La planificación de una posible evacuación se ha convertido en rutina para esta numerosa familia, que reside en un edificio de varios pisos parcialmente destruido por obuses de mortero.
Desde el 2014, Krasnogorivka conoce la guerra contra los separatistas prorrusos, apoyados por Moscú. A pesar de una relativa calma, disparos esporádicos continúan perturbando a la pequeña ciudad.
“El edificio fue alcanzado directamente en cuatro ocasiones. Tenemos miedo todo el tiempo. Nuestro vecino fue herido por metralla tres meses atrás”, señala Natalia Chanovska, de 45 años, madre de seis hijos. En su apartamento hay agujeros de balas en las paredes.
“Todos tienen miedo”
Desde hace ocho años, esta familia no cuenta con gas y calefacción, por lo que instalaron una estufa tradicional alimentada con leña, que recogen en las cercanías.
Y, Natalia tiene miedo de que los problemas no terminen de agotarse aquí. “La línea del frente está muy cerca. Todos tienen miedo, y nosotros también”, confía.
Actualmente, los más de 100,000 soldados rusos desplegados en la frontera con su país hacen aumentar la angustia de la mujer, residente en el epicentro del conflicto, que ha provocado unas 14,000 muertes en ocho años, de acuerdo a la ONU.
En esta ciudad con apenas 15,000 habitantes, las autoridades han solicitado a particulares, escuelas y hospitales que preparen sus refugios.
Así, por ejemplo, el principal hospital de Krasnogorivka renueva el agua en su refugio, un local que data de la época soviética.
“Podemos acoger a vecinos y al personal del hospital en caso de ataque. Si comienzan los bombardeos instalaremos camas allí. Hay espacio para hasta 280 personas”, señaló Serguéi Fedenko, director del hospital.
Al comenzar la guerra, en el 2014, muchos habitantes se refugiaron allí durante más de tres meses. Pero, en la actualidad la situación se complica a causa de COVID-19.
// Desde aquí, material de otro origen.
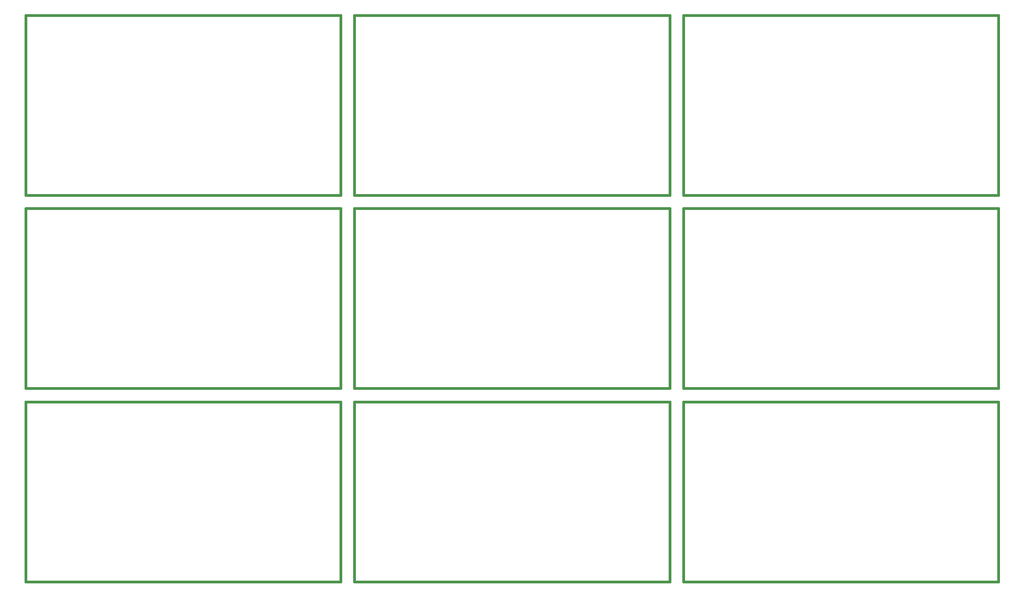
<source format=gbr>
G04 (created by PCBNEW-RS274X (2012-jan-04)-stable) date Thu 08 Nov 2012 06:26:56 PM CET*
G01*
G70*
G90*
%MOIN*%
G04 Gerber Fmt 3.4, Leading zero omitted, Abs format*
%FSLAX34Y34*%
G04 APERTURE LIST*
%ADD10C,0.006000*%
%ADD11C,0.015000*%
G04 APERTURE END LIST*
G54D10*
G54D11*
X46390Y-40491D02*
X65640Y-40491D01*
X46390Y-29491D02*
X65640Y-29491D01*
X46390Y-40491D02*
X46390Y-29491D01*
X65640Y-29491D02*
X65640Y-40491D01*
X65640Y-17680D02*
X65640Y-28680D01*
X46390Y-28680D02*
X46390Y-17680D01*
X46390Y-17680D02*
X65640Y-17680D01*
X46390Y-28680D02*
X65640Y-28680D01*
X46390Y-16869D02*
X65640Y-16869D01*
X46390Y-05869D02*
X65640Y-05869D01*
X46390Y-16869D02*
X46390Y-05869D01*
X65640Y-05869D02*
X65640Y-16869D01*
X45561Y-05869D02*
X45561Y-16869D01*
X26311Y-16869D02*
X26311Y-05869D01*
X26311Y-05869D02*
X45561Y-05869D01*
X26311Y-16869D02*
X45561Y-16869D01*
X26311Y-28680D02*
X45561Y-28680D01*
X26311Y-17680D02*
X45561Y-17680D01*
X26311Y-28680D02*
X26311Y-17680D01*
X45561Y-17680D02*
X45561Y-28680D01*
X45561Y-29491D02*
X45561Y-40491D01*
X26311Y-40491D02*
X26311Y-29491D01*
X26311Y-29491D02*
X45561Y-29491D01*
X26311Y-40491D02*
X45561Y-40491D01*
X06232Y-40491D02*
X25482Y-40491D01*
X06232Y-29491D02*
X25482Y-29491D01*
X06232Y-40491D02*
X06232Y-29491D01*
X25482Y-29491D02*
X25482Y-40491D01*
X25482Y-17680D02*
X25482Y-28680D01*
X06232Y-28680D02*
X06232Y-17680D01*
X06232Y-17680D02*
X25482Y-17680D01*
X06232Y-28680D02*
X25482Y-28680D01*
X06232Y-16869D02*
X25482Y-16869D01*
X06232Y-05869D02*
X25482Y-05869D01*
X06232Y-16869D02*
X06232Y-05869D01*
X25482Y-05869D02*
X25482Y-16869D01*
M02*

</source>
“No podemos trasladar al refugio a los enfermos que necesitan oxígeno. No es posible moverlos en caso de tiroteo. No sé qué es lo peor para ellos”, afirma Tetiana, una enfermera que no quiere revelar su apellido; cuya opinión es contraria a la de las autoridades.
Por su parte, Ludmila Isaichenko, de 73 años, paciente con una enfermedad neurológica, es fatalista. Si Rusia ataca, se negará a descender al refugio.
“Si disparan pienso acostarme y no moverme, pase lo que pase. Pero, tengo miedo permanentemente, al menor ruido, cuando alguien destapa una botella, tengo la impresión de que están bombardeando”, señala.
Dinero, pasaporte y marcharse
Ilia Jelnovatsky, estudiante de 16 años, muestra la trampilla que hay en la cocina de su casa, que oculta la entrada a un refugio en el sótano. “Nos ha salvado la vida mil veces”, afirma.
Luego muestra sus provisiones, consistentes en frascos con tomates y pepinos.
“En caso de ataque ruso”, en un principio el adolescente y sus familiares planean huir, pero no para siempre. “Hay que tomar el dinero, el pasaporte y marcharnos. Pero, volveremos”, asegura.
Inclusive, cuenta con un plan en caso de evacuación, pero tiene la esperanza de que los temores no se materialicen y no sea necesario ponerlo en marcha, a causa de que se han registrado pocos tiroteos fuertes desde comienzos del año.
No obstante, esto no es suficiente para Natalia Chanovska y su prole. “Si todo recomienza, tendremos que refugiarnos en el sótano, donde no contamos con agua ni luz. La vida aquí es muy dura, me inquieta”, apostilla.